After de-boarding from the cruise, we visited “Lanka” (again via share toto-Rs.10 per head from Assi Ghat) which is a very famous place in Varanasi dotted with eateries. We settled for one Roma’s Cafe (after browing through Zomato) and I am so glad we visited the place. We tried Indian cuisine for dinner (Butter Naan and some chicken side dish) and the taste was heavenly. But the star of the evening was Paan-Mojito. Do try this cafe if you are in Varanasi.

Day Two and we had booked a car for a city tour. We started with the Sankat Mochan Temple, followed by a visit to the Benaras Hindu University Campus. Do check out “Om Cafe” in the BHU premises which serves amazing Cold Coffee with Icecream just for Rs.30/-

Next was the Ramnagar Fort and then Sarnath. Amidst all the heat and humidity, we tried keeping the routine as simple as possible. Do visit the museum at Ramnagar Fort (Tickets at Rs.50/- per head) in case you are interested in a trip down the history of armoury. Again Sarnath hosts the large Dhamekha Stupa, constructed by the Emperor Ashoka. Sarnath is also famous for the deer park where Gautama Buddha first gave his spiritual teaching of “Dhamma”. Apart from this, you could also consider visiting Kal Bhairav Temple (we skipped this due to paucity of time).

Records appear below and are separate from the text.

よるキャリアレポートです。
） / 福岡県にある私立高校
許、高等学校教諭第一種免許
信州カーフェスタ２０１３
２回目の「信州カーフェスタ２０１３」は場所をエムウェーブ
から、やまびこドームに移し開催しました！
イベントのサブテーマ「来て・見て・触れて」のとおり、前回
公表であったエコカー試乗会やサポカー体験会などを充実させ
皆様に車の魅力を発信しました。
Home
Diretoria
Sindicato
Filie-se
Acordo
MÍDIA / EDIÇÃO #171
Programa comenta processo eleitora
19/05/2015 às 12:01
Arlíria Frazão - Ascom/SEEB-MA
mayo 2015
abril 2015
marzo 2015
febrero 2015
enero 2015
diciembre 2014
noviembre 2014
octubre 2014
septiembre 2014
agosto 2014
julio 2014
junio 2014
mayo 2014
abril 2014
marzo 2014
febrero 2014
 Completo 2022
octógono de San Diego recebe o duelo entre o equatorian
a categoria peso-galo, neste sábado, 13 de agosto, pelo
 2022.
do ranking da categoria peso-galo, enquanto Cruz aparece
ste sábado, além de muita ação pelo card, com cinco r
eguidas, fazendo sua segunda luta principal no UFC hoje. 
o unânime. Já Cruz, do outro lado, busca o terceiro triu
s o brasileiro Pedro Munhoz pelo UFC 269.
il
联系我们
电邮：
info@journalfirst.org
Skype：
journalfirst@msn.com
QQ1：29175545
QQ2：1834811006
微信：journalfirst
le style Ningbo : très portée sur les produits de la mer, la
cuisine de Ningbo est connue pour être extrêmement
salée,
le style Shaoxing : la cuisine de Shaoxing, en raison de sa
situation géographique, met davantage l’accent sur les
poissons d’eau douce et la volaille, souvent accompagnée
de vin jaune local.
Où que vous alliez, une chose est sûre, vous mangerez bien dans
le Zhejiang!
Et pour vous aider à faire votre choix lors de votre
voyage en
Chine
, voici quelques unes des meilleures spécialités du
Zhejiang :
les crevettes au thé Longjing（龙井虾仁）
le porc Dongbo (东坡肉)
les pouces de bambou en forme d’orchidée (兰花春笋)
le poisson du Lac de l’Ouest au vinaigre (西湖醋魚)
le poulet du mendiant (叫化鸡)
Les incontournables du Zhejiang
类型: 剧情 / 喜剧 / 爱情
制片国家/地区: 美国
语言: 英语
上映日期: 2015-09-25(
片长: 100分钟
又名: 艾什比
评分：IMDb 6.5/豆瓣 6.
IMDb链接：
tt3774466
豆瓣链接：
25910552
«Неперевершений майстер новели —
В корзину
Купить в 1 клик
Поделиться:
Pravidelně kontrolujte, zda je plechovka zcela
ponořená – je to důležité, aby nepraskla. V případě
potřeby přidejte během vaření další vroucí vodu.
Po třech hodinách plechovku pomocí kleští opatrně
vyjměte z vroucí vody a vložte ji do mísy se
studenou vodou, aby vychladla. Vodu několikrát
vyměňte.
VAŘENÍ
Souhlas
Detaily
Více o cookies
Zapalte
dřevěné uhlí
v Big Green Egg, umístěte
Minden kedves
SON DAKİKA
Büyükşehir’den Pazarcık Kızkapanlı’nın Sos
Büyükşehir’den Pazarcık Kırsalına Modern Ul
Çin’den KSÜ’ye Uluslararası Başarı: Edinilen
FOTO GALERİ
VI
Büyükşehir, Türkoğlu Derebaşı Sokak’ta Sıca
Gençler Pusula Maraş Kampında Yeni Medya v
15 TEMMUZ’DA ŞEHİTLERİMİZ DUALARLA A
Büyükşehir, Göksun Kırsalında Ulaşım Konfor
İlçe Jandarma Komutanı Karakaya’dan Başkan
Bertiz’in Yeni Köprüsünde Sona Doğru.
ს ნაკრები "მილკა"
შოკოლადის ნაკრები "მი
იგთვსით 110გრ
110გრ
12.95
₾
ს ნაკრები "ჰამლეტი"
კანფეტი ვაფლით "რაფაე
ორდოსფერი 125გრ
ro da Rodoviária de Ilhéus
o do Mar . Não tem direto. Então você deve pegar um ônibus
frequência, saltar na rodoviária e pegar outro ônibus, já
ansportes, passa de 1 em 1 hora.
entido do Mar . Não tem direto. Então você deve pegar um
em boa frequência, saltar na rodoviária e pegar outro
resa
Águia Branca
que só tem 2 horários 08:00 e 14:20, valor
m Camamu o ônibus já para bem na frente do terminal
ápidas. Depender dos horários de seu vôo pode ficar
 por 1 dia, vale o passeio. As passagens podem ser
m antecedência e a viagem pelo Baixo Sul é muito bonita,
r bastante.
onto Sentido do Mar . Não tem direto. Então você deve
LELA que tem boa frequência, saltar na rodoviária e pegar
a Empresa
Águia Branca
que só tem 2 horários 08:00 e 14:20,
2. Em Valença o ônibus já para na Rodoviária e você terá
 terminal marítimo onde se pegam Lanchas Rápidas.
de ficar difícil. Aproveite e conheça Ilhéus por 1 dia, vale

We always make it a point to visit a mall while we visit any city, because the mall tells us a lot about the city and its people. We did visit the JHV Mall at Varanasi, and hogged on Mac Donalds (I always believe that the quality of Mac Donalds is way better outside Kolkata). On our way back, we stopped at Godowliya Chowk, and hogged on Tamatar Chaat, Dahi Papdi, Pani ke Bataashe and Kesar Pista Kulfi from Kashi Chat Centre (available from 4 in the evening to 10 at night). Total Bill : Rs.140/-. Rabdi from Gopal’s (Rs.30); available only from 5 in the evening to 10 at night. All these places are very famous and at a stone’s throw from each other. Returned back to hotel with a happy tummy!

Day three was out last day at Varanasi. We had our train at 6 p.m. (Vibhuti Express). We checked out at 11 a.m. and left our luggage at the hotel. Started by visiting the Shivala Ghat, followed by Assi Ghat. Visited Agarwal Toy Emporium at Assi Ghat (which is famous for its wooden toys). You will surely get lost in their shop, because they have so much to offer. I ended up picking Trucks, Rickshaw, Japanese Dolls, Earrings, Bun Pins – all made of wood, and also Varanasi Magnets. My heart yearned for more, but my wallets screamed in despair. Remember to bargain!


Next we headed out to Lunch at our favourite destination – Roma’s Cafe. Ordered continental salad, sandwiches and the famous “Paan Mojito”! Big thumbs up to their staff who are very attentive and efficient. Next stopped at Godowliya Chowk, bought glass bangles for a dear friend. Abhijit shopped for Peda’s from a famous sweet shop “Raswanti”. I had thandaai from Mishrambhu’s again. My heart yearned for all the chaat and savouries, but I somehow stopped myself, thinking that this wouldn’t be my last visit to Varanasi. We completed all this by 3:30 p.m., picked our luggage from the hotel and reached station at around 4:15 p.m. Our train departed on time and we reached Howrah next day at 7:30 in the morning.

Our short and sweet trip to Varanasi despite all the humidity and heat will surely be memorable for a long time to come. We met fellow Bengali localities at every nook and corner of the city. The ghats and the sandhya arati surely mesmerized me. But what is a city actually made of? Its people! From the fellow passenger on the train who suggested Mishrambhu’s for thandaai, to the stranger who came forward and helped us while picking up a place for dinner, or the Chaat-waalah who suggested the best place to buy sweets, everyone helped us. Honestly, I had not done my homework while visiting Varanasi, but the people here guided us.